Social Engineering Targets the Human Element
The weakest link in your organization is the human element. Sometimes, the weakest link is employees who think they are invulnerable to social engineering and phishing attacks. These employees are always targets based on their high-privilege access to sensitive data. They have access to code repositories, administrative controls, trade secrets, databases, and possibly customer data.
Cyber-attacks can target security researchers, network administrators, executives, and other employees. Like the Uber compromise, it only takes one employee to fall for an attack for a company to lose multiple files, large amounts of data, trade secrets, and intellectual property. Spear phishing and social engineering are more effective than most organizations realize.
Cyber-defense requires that the target identifies social engineering for what it is – an attack to gain access to the internal network. As much as organizations train for it, anyone can have a weak moment and let their guard down. This results in a successful social engineering attack that can lead to months of undetected malware, backdoors, and continual exfiltration of data.
What Can Be Done to Stop a Social Engineering Attack?
The trick to stopping social engineering is to educate users, but many engineers and cybersecurity people already know how an attack works. For these people, the most significant advice is to stop and think before clicking a link. Does the link point to a web page that asks for credentials? If yes, then avoid entering credentials and ask questions. Research the request, and there is a good chance you'll figure out it is social engineering.
Any information publicly posted on social media can be used to gather intelligence on your job and potential authorized access, making you a target for social engineering. Be wary of posting anything too personal on social media, including LinkedIn. LinkedIn is one of the best ways to perform reconnaissance on your job title and function, your bosses, and any executives overseeing infrastructure to get your business information.

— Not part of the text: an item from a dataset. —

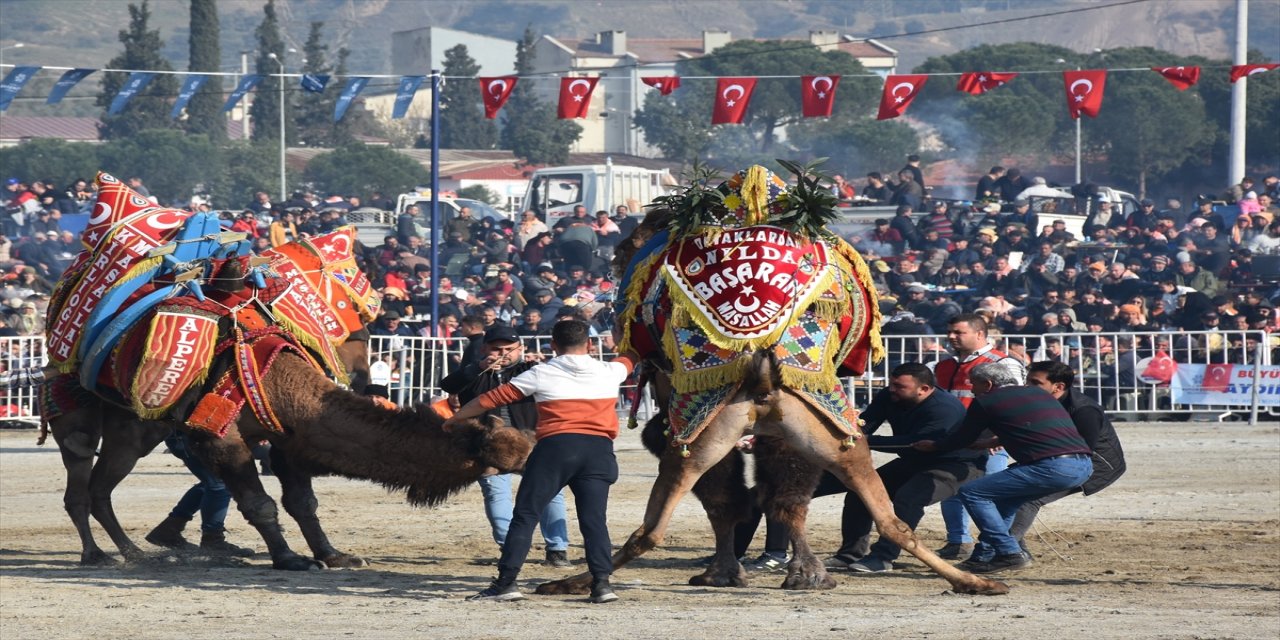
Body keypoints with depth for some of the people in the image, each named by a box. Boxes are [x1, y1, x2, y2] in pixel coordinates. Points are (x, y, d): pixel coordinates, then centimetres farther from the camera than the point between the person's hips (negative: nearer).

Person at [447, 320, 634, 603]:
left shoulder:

Email spoofing is common in social engineering and phishing, so organizations should have email filters installed to stop most messages from reaching the intended targeted victim. These systems use various email validation using DNS and signatures to identify a forged message, which catches most spoofed emails standard in attacks. Even with email security in place, it's still necessary to be alert whenever you receive a request for information.

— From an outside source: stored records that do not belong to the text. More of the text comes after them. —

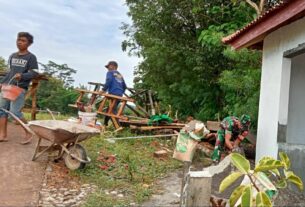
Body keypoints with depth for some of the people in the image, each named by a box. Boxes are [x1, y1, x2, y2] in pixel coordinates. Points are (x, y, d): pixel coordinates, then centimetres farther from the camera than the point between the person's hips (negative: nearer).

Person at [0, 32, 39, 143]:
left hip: (20, 88, -7)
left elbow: (34, 73, -11)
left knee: (15, 112, -13)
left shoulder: (31, 57, -3)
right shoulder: (12, 56, 16)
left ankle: (28, 133, 4)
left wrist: (22, 76, -27)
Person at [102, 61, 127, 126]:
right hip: (120, 94, 8)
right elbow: (124, 86, 24)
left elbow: (109, 81, -15)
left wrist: (104, 90, -12)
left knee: (113, 111, -9)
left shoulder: (110, 73, 5)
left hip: (113, 94, -8)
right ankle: (105, 124, 26)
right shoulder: (120, 75, 25)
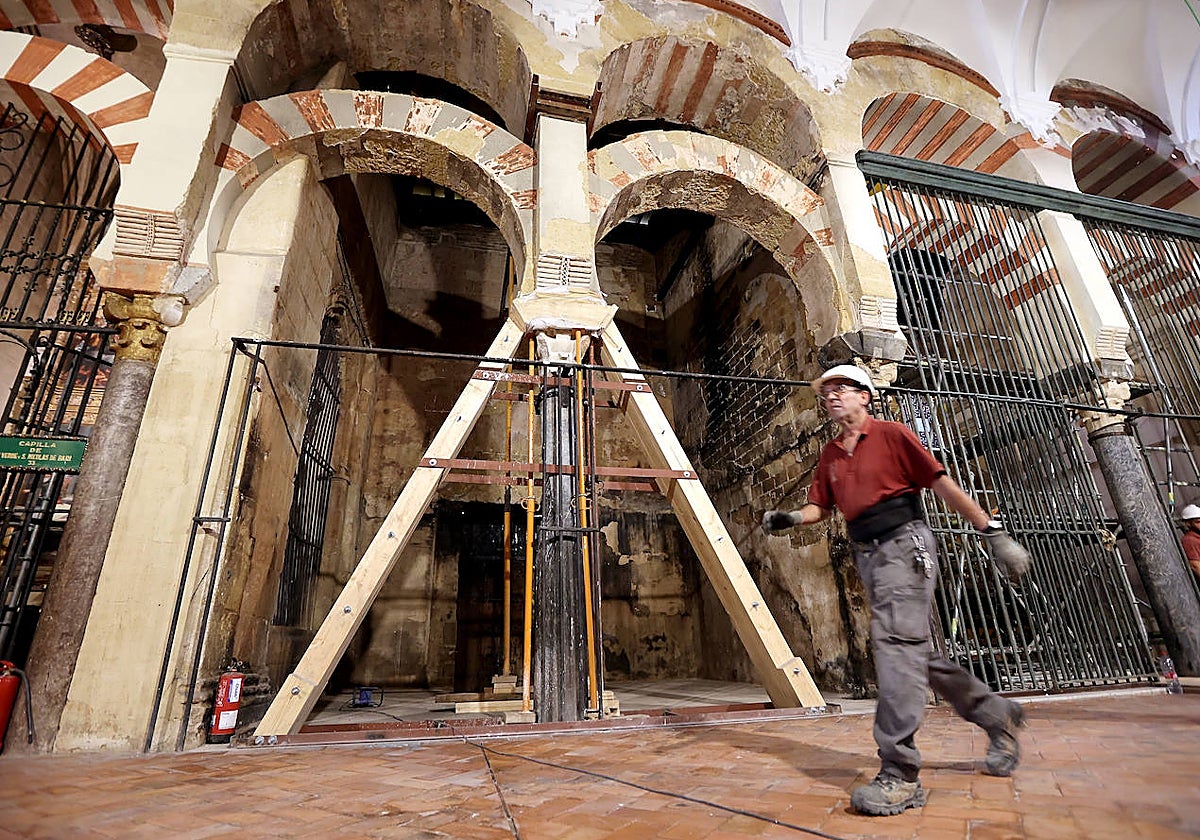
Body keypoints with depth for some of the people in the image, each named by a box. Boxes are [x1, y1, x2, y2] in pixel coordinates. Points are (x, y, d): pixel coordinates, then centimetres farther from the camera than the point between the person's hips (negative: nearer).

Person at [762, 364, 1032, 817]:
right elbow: (819, 507, 16)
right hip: (868, 556, 7)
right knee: (915, 651, 14)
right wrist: (788, 518, -4)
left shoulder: (891, 434, -4)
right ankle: (996, 715, 36)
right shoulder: (830, 454, 15)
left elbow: (943, 485, -6)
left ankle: (900, 775, -11)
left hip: (904, 545, -7)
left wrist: (993, 532, -9)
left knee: (895, 642, -16)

Finally, organizations should work with technology to detect and stop credential theft. No amount of education and training eliminates the risk of credential theft. Organizations need failover to take precautions in case of credential theft from a successful social engineering attack. After an attacker steals credentials, the next step is to attempt authentication across various resources.
With Fingerprint, developers can code fail-safe systems into their applications to detect and block authentication attempts. Credential theft still creates a security incident that should be investigated. Integrating Fingerprint into an application will stop brute-force attacks and account takeover botted scans against the web application. It also adds a layer of protection to stop the next exploit phase in social engineering.